Borås Cotton has the origins in the 1870-ies when Borås Wäfveri started to weave swedish fabrics in the iconic building Viskaholm in the center of Borås.nAround 1900 they had about 400 looms producing cotton and woolmixed fabrics. During the first two decades of 1900 Borås Wäfveri expanded by acquiring spinning- dyeing- and printing mills in and around Borås. The textile consumption increased in Sweden in the late forties. The garment industry boomed, and fashion textile dominated Borås Wäfveris production until the end of the fifties.
In the sixties home textiles took over more and more of the production. It was also in this period textile artists began to influence what was printed.
The essence of swedish textiles
During the sixties and seventies, Inez Svensson and Sven Fristedt put Borås Cotton on the world map with unique and bold patterns. Fristedt’s Glada Blada added color to Manhattan through Jack Lenor Larsen’s introduction. Inez Svensson’s work with the 10 group is legendary.
During the seventies and eighties, Borås Cotton grew into a world-famous brand thanks to outstanding designs and marketing through subsidiaries around the world.
In the nineties, Borås Cotton became more production-oriented and partially lost focus on classic design. After the breakup of the Soviet Union, they got the on paper interesting idea of buying into Europe’s largest textile factory in Estonia. Unfortunately, one would soon become aware that the Russian dynamic is essentially different from what China would later display.

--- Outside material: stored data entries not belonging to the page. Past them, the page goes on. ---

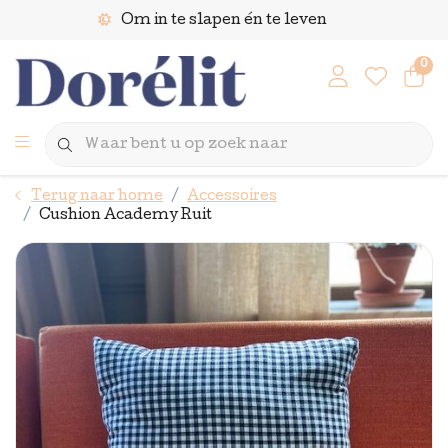
Om in te slapen én te leven
0
Terug naar home
Accessoires
Cushion Academy Ruit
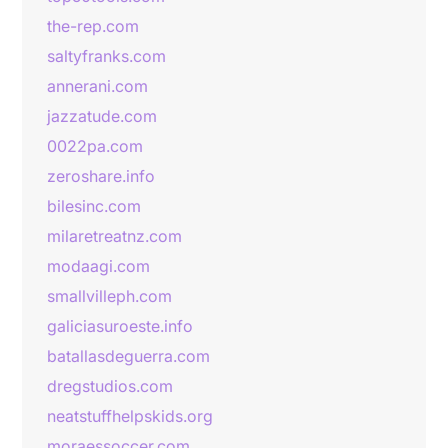
the-rep.com
saltyfranks.com
annerani.com
jazzatude.com
0022pa.com
zeroshare.info
bilesinc.com
milaretreatnz.com
modaagi.com
smallvilleph.com
galiciasuroeste.info
batallasdeguerra.com
dregstudios.com
neatstuffhelpskids.org
moraessoccer.com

In line with tougher competition and a lack of focus on design, Borås Cotton disappeared from the world scene, with one exception, Japan.
In the early seventies, a Japanese company visited Borås and that was the beginning of a long collaboration that has meant that Borås Cotton is now almost more famous in Japan than in Scandinavia.
At the beginning of the 2000s, Borås Cotton started printing their classic patterns on Trevira CS and built up a solid position on the Swedish contract market. After a number of years in decline in the 2010s, Y.Berger&Co took over Borås Cotton´s interior textile part, and reintroduced timeless classics from the golden age, together with new designs, from Sven Fristedt, Lena Boije, Ann-Catrine Sigrid Stålberg, Hanna Werning and others.
“Art on fabric” describes our way of working, and stands for the connection of high quality textiles and Borås Cotton’s tradition of creating swedish sustainable designs with the skilled designer’s freedom at the center.